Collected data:
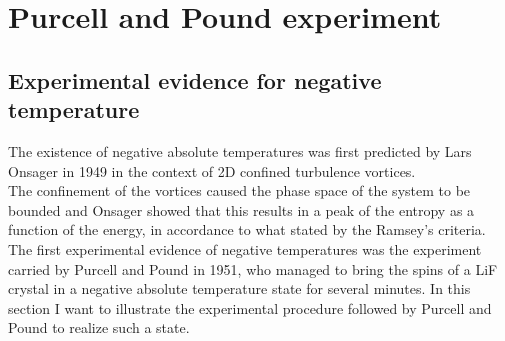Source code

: \chapter{Purcell and Pound experiment}
\label{ch:PandP}
\section{Experimental evidence for negative temperature}
The existence of negative absolute temperatures was first predicted by Lars Onsager in 1949 \cite{Onsager} in the context of 2D confined turbulence vortices. \\
The confinement of the vortices caused the phase space of the system to be bounded and Onsager showed that this results in a peak of the entropy as a function of the energy, in accordance
to what stated by the Ramsey's criteria. \\
The first experimental evidence of negative temperatures was the experiment carried by Purcell and Pound \cite{PandP} in 1951, who managed to bring the spins of a LiF crystal in a negative absolute temperature
state for several minutes.
In this section I want to illustrate the experimental procedure followed by Purcell and Pound to realize such a state.\\
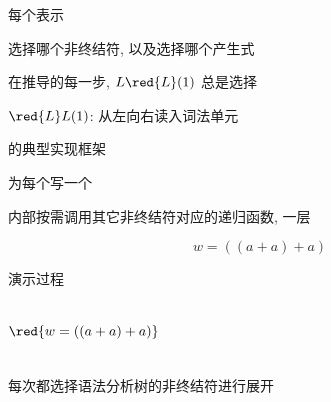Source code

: \begin{frame}{}
  \begin{center}
    每个表示

    \vspace{0.50cm}
     选择哪个非终结符, 以及选择哪个产生式

    \pause
    \vspace{1.50cm}
    在推导的每一步, $L\red{L}(1)$ 总是选择

    \pause
    \vspace{1.60cm}
    $\red{L}L(1)$: 从左向右读入词法单元
  \end{center}
\end{frame}

\begin{frame}{}
  \begin{center}
    {\large {}的典型实现框架}


    为每个写一个

    \vspace{0.20cm}
    内部按需调用其它非终结符对应的递归函数, 一层
  \end{center}
\end{frame}

\begin{frame}{}
  \begin{center}
    
    \[
      w = ((a + a) + a)
    \]
  \end{center}
\end{frame}

\begin{frame}{}
  \begin{center}
    演示过程

    \begin{columns}
        

        \vspace{-0.80cm}
        \[
          \red{w = ((a + a) + a)}
        \]
    \end{columns}

    \pause
    \vspace{0.30cm}
    每次都选择语法分析树的非终结符进行展开
  \end{center}
\end{frame}

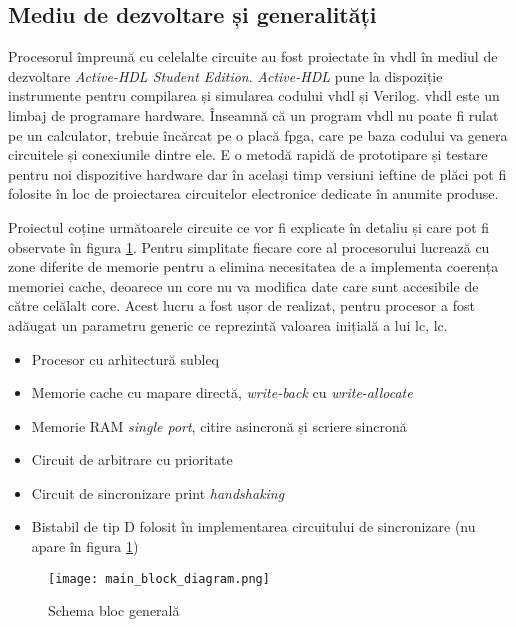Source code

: \documentclass[../main.tex]{subfiles}
\begin{document}
\subsection{Mediu de dezvoltare și generalități}
Procesorul împreună cu celelalte circuite au fost proiectate în \acrshort{vhdl} în mediul de dezvoltare
\emph{Active-HDL Student Edition}. \emph{Active-HDL} pune la dispoziție instrumente pentru compilarea și
simularea codului \acrshort{vhdl} și Verilog. \acrshort{vhdl} este un limbaj de programare hardware. Înseamnă
că un program \acrshort{vhdl} nu poate fi rulat pe un calculator, trebuie încărcat pe o placă \acrshort{fpga},
care pe baza codului va genera circuitele și conexiunile dintre ele. E o metodă rapidă de prototipare și testare
pentru noi dispozitive hardware dar în același timp versiuni ieftine de plăci pot fi folosite în loc de
proiectarea circuitelor electronice dedicate în anumite produse.

Proiectul coține următoarele circuite ce vor fi explicate în detaliu și care pot fi observate în figura 
\ref{fig:main_block_diagram}. Pentru simplitate fiecare core al procesorului lucrează cu zone diferite
de memorie pentru a elimina necesitatea de a implementa coerența memoriei cache, deoarece un core nu va
modifica date care sunt accesibile de către celălalt core. Acest lucru a fost ușor de realizat, pentru
procesor a fost adăugat un parametru generic ce reprezintă valoarea inițială a lui \acrshort{lc}, \acrlong{lc}.
\begin{itemize}
    \item Procesor cu arhitectură \acrshort{subleq}
    \item Memorie cache cu mapare directă, \emph{write-back} cu \emph{write-allocate}
    \item Memorie RAM \emph{single port}, citire asincronă și scriere sincronă
    \item Circuit de arbitrare cu prioritate
    \item Circuit de sincronizare print \emph{handshaking}
    \item Bistabil de tip D folosit în implementarea circuitului de sincronizare (nu apare în figura \ref{fig:main_block_diagram})
\end{itemize}

\begin{figure}[h]
    \centering
    \texttt{[image: main\_block\_diagram.png]}
    \caption{Schema bloc generală}
    \label{fig:main_block_diagram}
\end{figure}
\end{document}
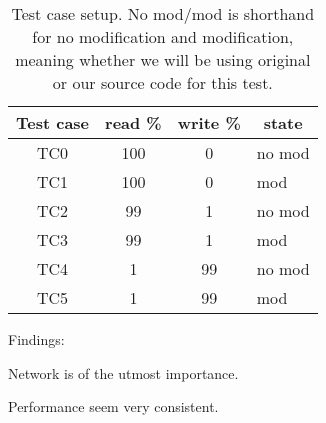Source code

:\begin{center}
\begin{table}[h]
	\begin{tabular}{|c|c|c|l|}
		\multicolumn{1}{c}{Test case} & 
		\multicolumn{1}{c}{read \%} & 
		\multicolumn{1}{c}{write \%} & 
		\multicolumn{1}{c}{state} \\
		\hline

		TC0 & 100 & 0 & no mod \\
		TC1 & 100 & 0 & mod \\
		TC2 & 99 & 1 & no mod \\
		TC3 & 99 & 1 & mod \\
		TC4 & 1 & 99 & no mod \\
		TC5 & 1 & 99 & mod \\

		\hline
	\end{tabular}
	\caption{Test case setup. No mod/mod is shorthand for no modification and modification, meaning whether we will be using original or our source code for this test.}
	\label{tbl:testcases}
\end{table}
\end{center}

Findings:

Network is of the utmost importance.

Performance seem very consistent.
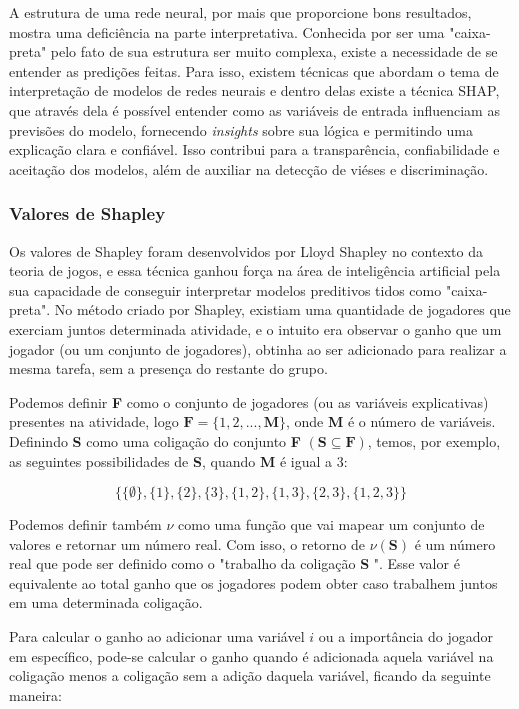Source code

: A estrutura de uma rede neural, por mais que proporcione bons resultados, mostra uma deficiência na parte interpretativa. Conhecida por ser uma "caixa-preta" pelo fato de sua estrutura ser muito complexa, existe a necessidade de se entender as predições feitas.
Para isso, existem técnicas que abordam o tema de interpretação de modelos de redes neurais e dentro delas existe a técnica SHAP, que através dela é possível entender como as variáveis de entrada influenciam as previsões do modelo, fornecendo \textit{insights} sobre sua lógica e permitindo uma explicação clara e confiável. Isso contribui para a transparência, confiabilidade e aceitação dos modelos, além de auxiliar na detecção de viéses e discriminação. 

\subsubsection{Valores de Shapley}

Os valores de Shapley foram
desenvolvidos por Lloyd Shapley \cite{shapley1953value} no contexto da teoria de jogos, e essa técnica ganhou   força na área de inteligência artificial pela sua capacidade de conseguir interpretar modelos preditivos tidos como "caixa-preta". No método criado por Shapley, existiam uma quantidade de jogadores que exerciam juntos determinada atividade, e o intuito era observar o ganho que um jogador (ou um conjunto de jogadores), obtinha ao ser adicionado para realizar a mesma tarefa, sem a presença do restante do grupo. 

Podemos definir \textbf{F} como o conjunto de jogadores (ou as variáveis explicativas) presentes na atividade, logo $\textbf{F} = \{1,2,..., \textbf{M}\}$, onde \textbf{M} é o número de variáveis.
Definindo \textbf{S} como uma coligação do conjunto \textbf{F} $(\textbf{S} \subseteq \textbf{F})$, temos, por exemplo, as seguintes possibilidades de \textbf{S}, quando \textbf{M} é igual a 3:

$$ \{\{\emptyset\},\{1\},\{2\},\{3\},\{1,2\},\{1,3\},\{2,3\},\{1,2,3\}\}$$

Podemos definir também $\nu$ como uma função que vai mapear um conjunto de valores e retornar um número real. Com isso, o retorno de $\nu(\textbf{S})$ é um número real que pode ser definido como 
o "trabalho da coligação \textbf{S} ". Esse valor é equivalente ao total ganho que os jogadores podem obter caso trabalhem juntos em uma determinada coligação.

Para calcular o ganho ao adicionar uma variável $i$ ou a importância do jogador em específico, pode-se calcular o ganho quando é adicionada aquela variável na coligação menos a coligação sem a adição daquela variável, ficando da seguinte maneira:

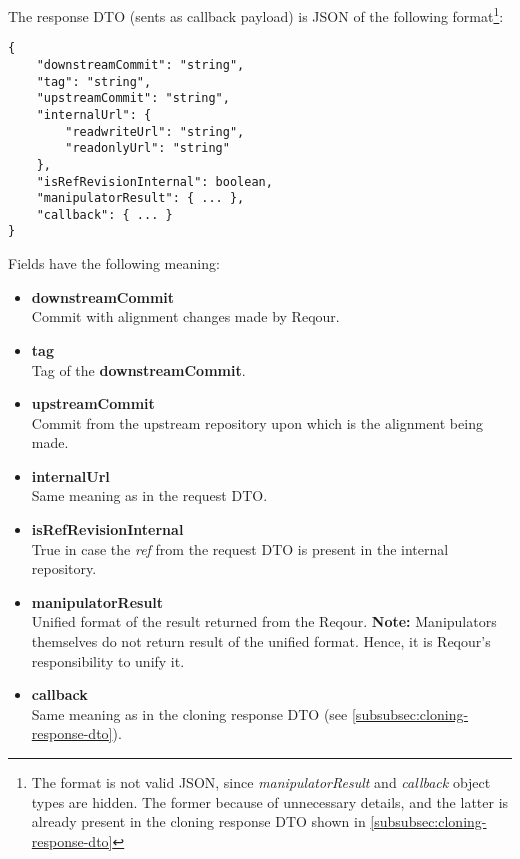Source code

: \documentclass[../main.tex]{subfiles}
\begin{document}
The response DTO (sents as callback payload) is JSON of the following format\footnote{The format is not valid JSON, since \textit{manipulatorResult} and \textit{callback} object types are hidden. The former because of unnecessary details, and the latter is already present in the cloning response DTO shown in \ref{subsubsec:cloning-response-dto}}:

\begin{lstlisting}[numbers=none]
{
    "downstreamCommit": "string",
    "tag": "string",
    "upstreamCommit": "string",
    "internalUrl": {
        "readwriteUrl": "string",
        "readonlyUrl": "string"
    },
    "isRefRevisionInternal": boolean,
    "manipulatorResult": { ... },
    "callback": { ... }
}
\end{lstlisting}

Fields have the following meaning:
\begin{itemize}
    \item \textbf{downstreamCommit}\\
    Commit with alignment changes made by Reqour.

    \item \textbf{tag}\\
    Tag of the \textbf{downstreamCommit}.

    \item \textbf{upstreamCommit}\\
    Commit from the upstream repository upon which is the alignment being made.
    
    \item \textbf{internalUrl}\\
    Same meaning as in the request DTO.

    \item \textbf{isRefRevisionInternal}\\
    True in case the \textit{ref} from the request DTO is present in the internal repository.

    \item \textbf{manipulatorResult}\\
    Unified format of the result returned from the Reqour.
    \textbf{Note:} Manipulators themselves do not return result of the unified format. Hence, it is Reqour's responsibility to unify it.

    \item \textbf{callback}\\
    Same meaning as in the cloning response DTO (see \ref{subsubsec:cloning-response-dto}).
\end{itemize}
\end{document}
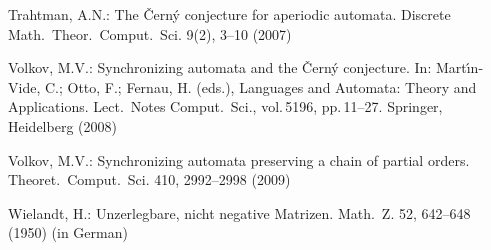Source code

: \documentclass[11pt]{llncs}
\begin{document}
\begin{thebibliography}{99}
Trahtman, A.N.: The \v{C}ern\'y conjecture for aperiodic automata. Discrete
Math.\ Theor.\ Comput.\ Sci. 9(2), 3--10 (2007)

Volkov, M.V.: Synchronizing automata and the \v{C}ern\'{y}
conjecture. In: Mart\'\i{}n-Vide, C.; Otto, F.; Fernau, H. (eds.),
Languages and Automata: Theory and Applications. Lect.\ Notes
Comput.\ Sci., vol.\,5196, pp.\,11--27.  Springer, Heidelberg (2008)

Volkov, M.V.: Synchronizing automata preserving a chain of partial
orders. Theoret.\ Comput.\ Sci. 410, 2992--2998 (2009)

Wielandt, H.: Unzerlegbare, nicht negative Matrizen. Math.\ Z.
52, 642--648 (1950) (in German)
\end{thebibliography}
\end{document}
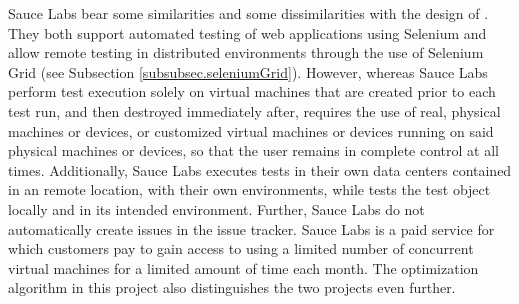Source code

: Sauce Labs bear some similarities and some dissimilarities with the design of \toolname. They both support automated testing of web applications using Selenium and allow remote testing in distributed environments through the use of Selenium Grid (see Subsection \ref{subsubsec.seleniumGrid}). However, whereas Sauce Labs perform test execution solely on virtual machines that are created prior to each test run, and then destroyed immediately after, \toolname \space requires the use of real, physical machines or devices, or customized virtual machines or devices running on said physical machines or devices, so that the user remains in complete control at all times. Additionally, Sauce Labs executes tests in their own data centers contained in an remote location, with their own environments, while \toolname \space tests the test object locally and in its intended environment. Further, Sauce Labs do not automatically create issues in the issue tracker. Sauce Labs is a paid service for which customers pay to gain access to using a limited number of concurrent virtual machines for a limited amount of time each month. The optimization algorithm in this project also distinguishes the two projects even further. %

Task: Quote the lines above exactly, starting with the one that has "每次都选择语法分析树的非终结符进行展开" and ending with the one that has "programare hardware. Înseamnă"; drop the pictures and include nothing else.

Worked solution:
    每次都选择语法分析树的非终结符进行展开
  \end{center}
\end{frame}

Source code

: \documentclass[../main.tex]{subfiles}
\begin{document}
\subsection{Mediu de dezvoltare și generalități}
Procesorul împreună cu celelalte circuite au fost proiectate în \acrshort{vhdl} în mediul de dezvoltare
\emph{Active-HDL Student Edition}. \emph{Active-HDL} pune la dispoziție instrumente pentru compilarea și
simularea codului \acrshort{vhdl} și Verilog. \acrshort{vhdl} este un limbaj de programare hardware. Înseamnă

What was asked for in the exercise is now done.